Stored data entries
• • •

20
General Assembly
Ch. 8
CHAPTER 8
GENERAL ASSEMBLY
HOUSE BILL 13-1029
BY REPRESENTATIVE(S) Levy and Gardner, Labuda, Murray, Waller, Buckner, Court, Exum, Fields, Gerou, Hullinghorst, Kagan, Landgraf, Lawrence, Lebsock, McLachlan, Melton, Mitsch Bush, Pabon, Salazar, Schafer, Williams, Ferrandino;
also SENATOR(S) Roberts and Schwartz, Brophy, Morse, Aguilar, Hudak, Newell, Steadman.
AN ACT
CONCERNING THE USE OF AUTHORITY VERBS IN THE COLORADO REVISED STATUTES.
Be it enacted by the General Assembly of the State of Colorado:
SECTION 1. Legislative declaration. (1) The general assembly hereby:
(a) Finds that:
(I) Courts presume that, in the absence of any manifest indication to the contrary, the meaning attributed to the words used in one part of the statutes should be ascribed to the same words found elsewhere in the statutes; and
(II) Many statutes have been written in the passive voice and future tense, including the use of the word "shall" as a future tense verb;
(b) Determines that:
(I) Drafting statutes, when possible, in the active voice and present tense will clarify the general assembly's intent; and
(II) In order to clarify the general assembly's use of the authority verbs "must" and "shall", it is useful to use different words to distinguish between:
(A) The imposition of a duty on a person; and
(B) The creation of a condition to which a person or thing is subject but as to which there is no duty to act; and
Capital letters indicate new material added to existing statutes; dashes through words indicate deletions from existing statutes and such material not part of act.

• • •

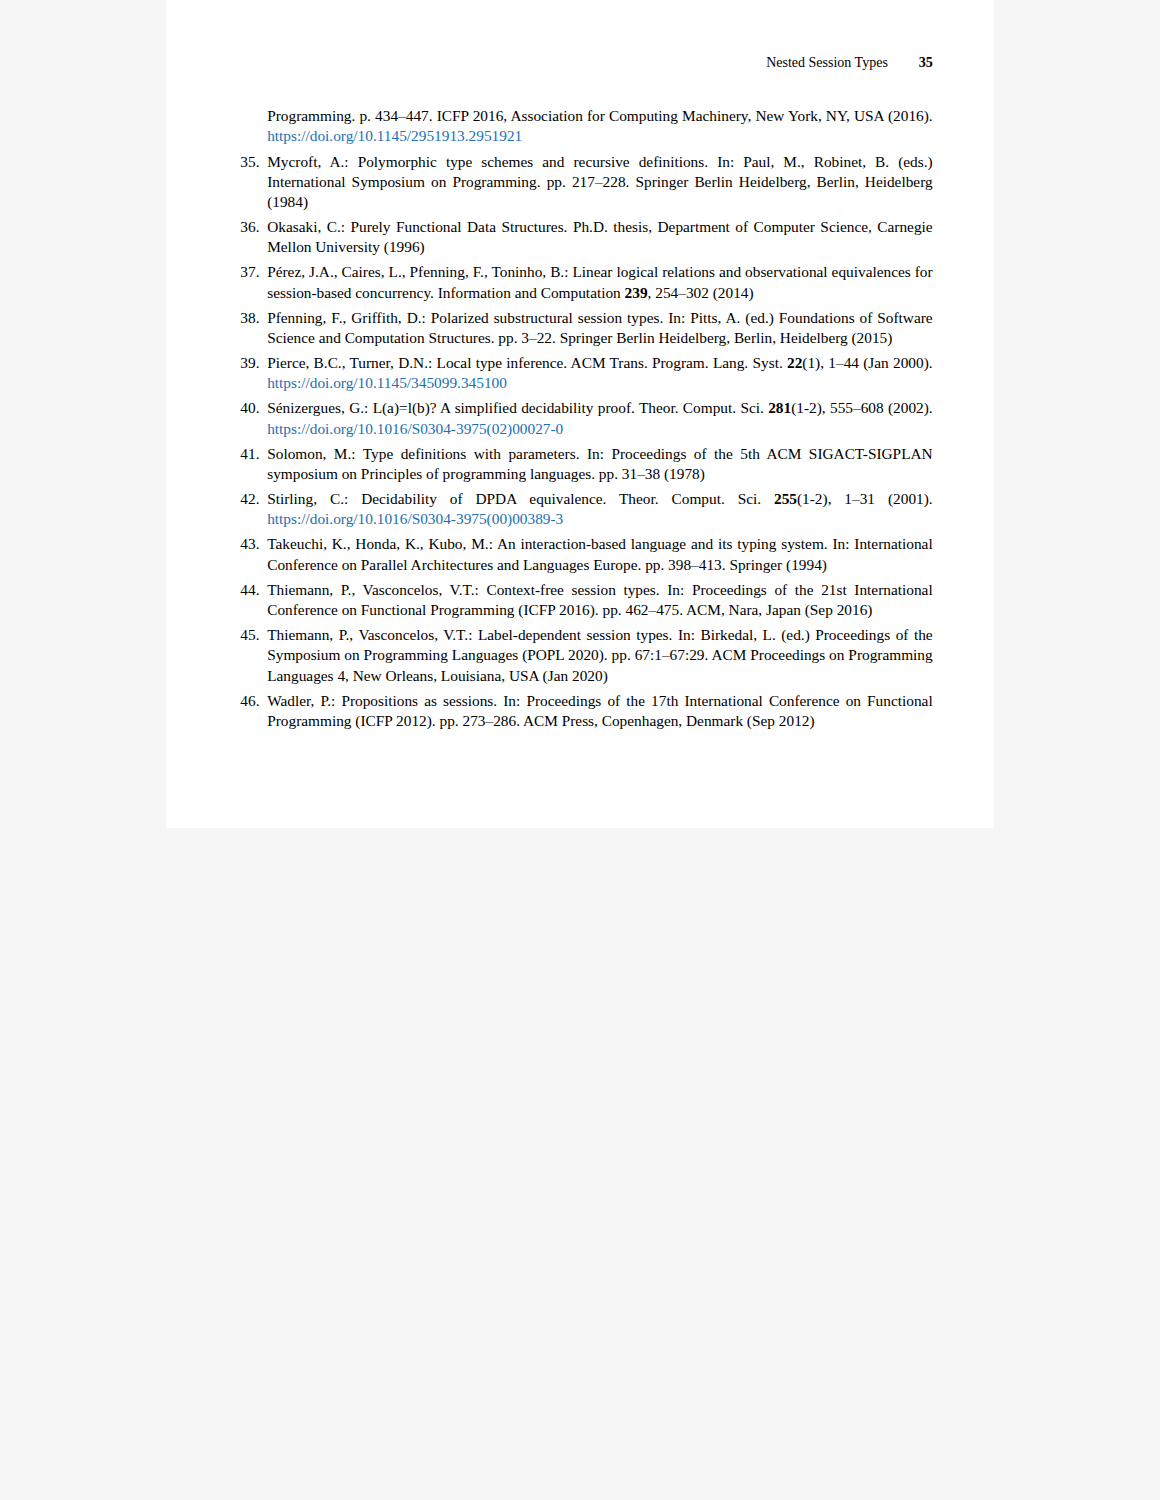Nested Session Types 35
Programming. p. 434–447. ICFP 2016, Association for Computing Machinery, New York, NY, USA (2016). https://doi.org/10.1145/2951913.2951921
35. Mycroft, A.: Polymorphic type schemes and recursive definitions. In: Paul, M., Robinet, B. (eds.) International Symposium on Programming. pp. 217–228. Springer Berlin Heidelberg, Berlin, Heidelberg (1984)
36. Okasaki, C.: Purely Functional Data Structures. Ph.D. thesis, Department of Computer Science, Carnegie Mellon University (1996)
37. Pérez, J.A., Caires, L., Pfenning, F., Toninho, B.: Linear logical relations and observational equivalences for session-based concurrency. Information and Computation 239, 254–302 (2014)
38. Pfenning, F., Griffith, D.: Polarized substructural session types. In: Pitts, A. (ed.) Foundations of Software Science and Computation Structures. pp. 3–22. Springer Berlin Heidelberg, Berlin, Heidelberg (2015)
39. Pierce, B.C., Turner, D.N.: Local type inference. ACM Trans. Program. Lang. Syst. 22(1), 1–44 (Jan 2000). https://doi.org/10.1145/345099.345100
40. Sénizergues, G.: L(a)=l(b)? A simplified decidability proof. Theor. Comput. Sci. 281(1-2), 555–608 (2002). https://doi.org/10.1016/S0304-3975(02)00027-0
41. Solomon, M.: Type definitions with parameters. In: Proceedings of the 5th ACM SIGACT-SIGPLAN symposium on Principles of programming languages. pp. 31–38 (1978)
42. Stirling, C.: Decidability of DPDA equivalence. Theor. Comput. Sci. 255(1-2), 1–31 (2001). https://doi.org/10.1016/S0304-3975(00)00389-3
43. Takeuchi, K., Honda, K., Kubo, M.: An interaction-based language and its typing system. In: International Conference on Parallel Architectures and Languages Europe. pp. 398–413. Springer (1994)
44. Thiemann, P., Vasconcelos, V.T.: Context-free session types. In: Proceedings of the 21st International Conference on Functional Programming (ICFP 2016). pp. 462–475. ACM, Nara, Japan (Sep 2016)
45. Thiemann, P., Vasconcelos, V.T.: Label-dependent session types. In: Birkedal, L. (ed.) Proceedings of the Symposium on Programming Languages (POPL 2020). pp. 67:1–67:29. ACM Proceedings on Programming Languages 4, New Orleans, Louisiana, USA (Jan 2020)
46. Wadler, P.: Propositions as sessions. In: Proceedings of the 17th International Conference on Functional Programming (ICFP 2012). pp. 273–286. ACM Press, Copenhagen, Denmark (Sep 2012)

• • •

### TASK DESCRIPTION
Out of the data above, transcribe exactly and only the lines starting with the line that has "Programming. p. 434–447." and going on through the line that has "45. Thiemann, P., Vasconcelos, V.T.: Label-dependent", both included.

### RESPONSE TO THE TASK
Programming. p. 434–447. ICFP 2016, Association for Computing Machinery, New York, NY, USA (2016). https://doi.org/10.1145/2951913.2951921
35. Mycroft, A.: Polymorphic type schemes and recursive definitions. In: Paul, M., Robinet, B. (eds.) International Symposium on Programming. pp. 217–228. Springer Berlin Heidelberg, Berlin, Heidelberg (1984)
36. Okasaki, C.: Purely Functional Data Structures. Ph.D. thesis, Department of Computer Science, Carnegie Mellon University (1996)
37. Pérez, J.A., Caires, L., Pfenning, F., Toninho, B.: Linear logical relations and observational equivalences for session-based concurrency. Information and Computation 239, 254–302 (2014)
38. Pfenning, F., Griffith, D.: Polarized substructural session types. In: Pitts, A. (ed.) Foundations of Software Science and Computation Structures. pp. 3–22. Springer Berlin Heidelberg, Berlin, Heidelberg (2015)
39. Pierce, B.C., Turner, D.N.: Local type inference. ACM Trans. Program. Lang. Syst. 22(1), 1–44 (Jan 2000). https://doi.org/10.1145/345099.345100
40. Sénizergues, G.: L(a)=l(b)? A simplified decidability proof. Theor. Comput. Sci. 281(1-2), 555–608 (2002). https://doi.org/10.1016/S0304-3975(02)00027-0
41. Solomon, M.: Type definitions with parameters. In: Proceedings of the 5th ACM SIGACT-SIGPLAN symposium on Principles of programming languages. pp. 31–38 (1978)
42. Stirling, C.: Decidability of DPDA equivalence. Theor. Comput. Sci. 255(1-2), 1–31 (2001). https://doi.org/10.1016/S0304-3975(00)00389-3
43. Takeuchi, K., Honda, K., Kubo, M.: An interaction-based language and its typing system. In: International Conference on Parallel Architectures and Languages Europe. pp. 398–413. Springer (1994)
44. Thiemann, P., Vasconcelos, V.T.: Context-free session types. In: Proceedings of the 21st International Conference on Functional Programming (ICFP 2016). pp. 462–475. ACM, Nara, Japan (Sep 2016)
45. Thiemann, P., Vasconcelos, V.T.: Label-dependent session types. In: Birkedal, L. (ed.) Proceedings of the Symposium on Programming Languages (POPL 2020). pp. 67:1–67:29. ACM Proceedings on Programming Languages 4, New Orleans, Louisiana, USA (Jan 2020)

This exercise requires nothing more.